Washington has issued threats that new measures against the oil industry could be on the horizon, potentially targeting all swap deals and closing existing sanctions waivers.

While production remained at very low levels, exports were higher in August, allowing PDVSA to alleviate some of its storage problems. According to Reuters, Venezuela exported 216,000 bpd of crude last month to India’s Reliance Industries in a swap deal allowed by the US Treasury. The Indian multinational was one of PDVSA’s main customers in 2019 before threats of secondary sanctions forced it to wind down its dealings.

Venezuela’s main industry could be set for another boost following the arrival of an Iranian very large crude carrier (VLCC). The tanker allegedly had its Automatic Identification System tracker switched off en route before docking at the Jose Antonio Anzoategui oil terminal in east Venezuela on Sunday.

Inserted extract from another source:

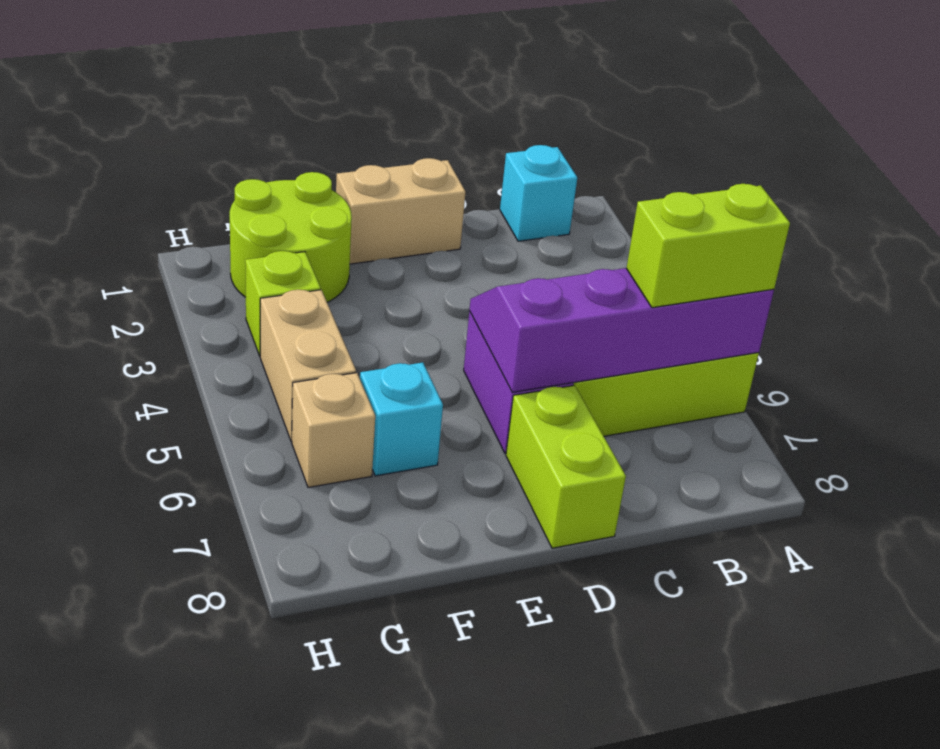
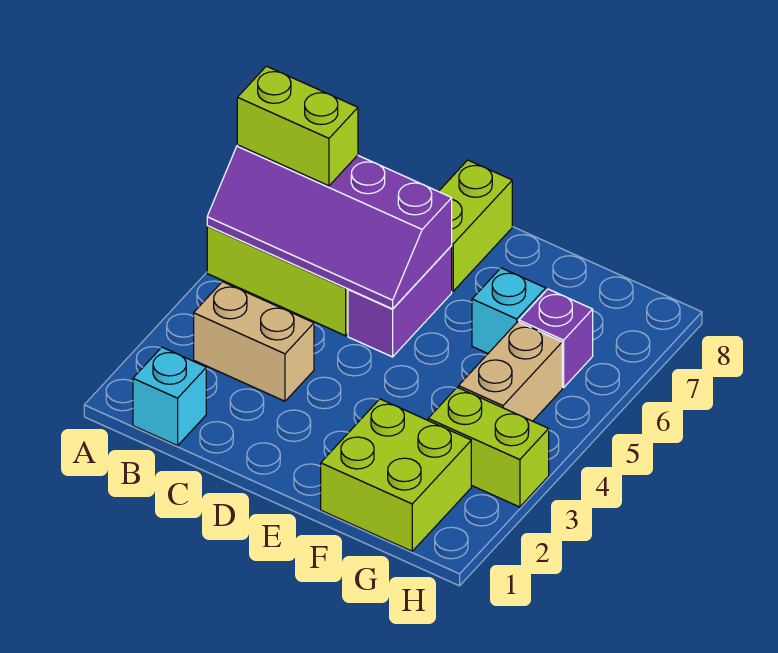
tan 1x2 brick [336,158,466,264] -> tan 1x2 brick moved to [194,282,314,401]
lime 2x2 round brick [230,172,352,302] -> lime 2x2 brick [321,399,471,551]
lime 1x1 brick [245,251,321,356] -> lime 1x2 brick [428,387,549,507]
tan 1x1 brick [292,373,375,488] -> purple 1x1 brick [519,289,593,387]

The Iranian ship reportedly unloaded 500,000 barrels of condensate at the Petropiar joint venture, which is run with US oil giant Chevron. The condensate is used to dilute Venezuela’s extra heavy crude into oil grades favored by Asian customers, particularly the Merey blend. The remaining content of the VLCC is currently unknown.

Reuters reported that Petrosinovensa, a joint operation with the China National Petroleum Corp, has also been reactivated after months of inactivity. The January 2019 oil embargo forced PDVSA to convert its extra-heavy crude upgraders in the eastern Orinoco Belt into blending facilities. However, operations have suffered heavily from a lack of diluents.

The Treasury sanctions blocking access to diluents have also generated acute fuel shortages throughout the country. The issue was exacerbated in recent weeks following the US seizure of four Venezuela-bound fuel tankers in international waters.

Iran has stepped up its cooperation in recent months, with five ships arriving in May and another three currently on the way. Additionally, Tehran has assisted in efforts to restart Venezuelan refineries, including the Paraguana Refining Complex in Falcon State. While several units have been reactivated, gasoline production remains short of meeting current demand.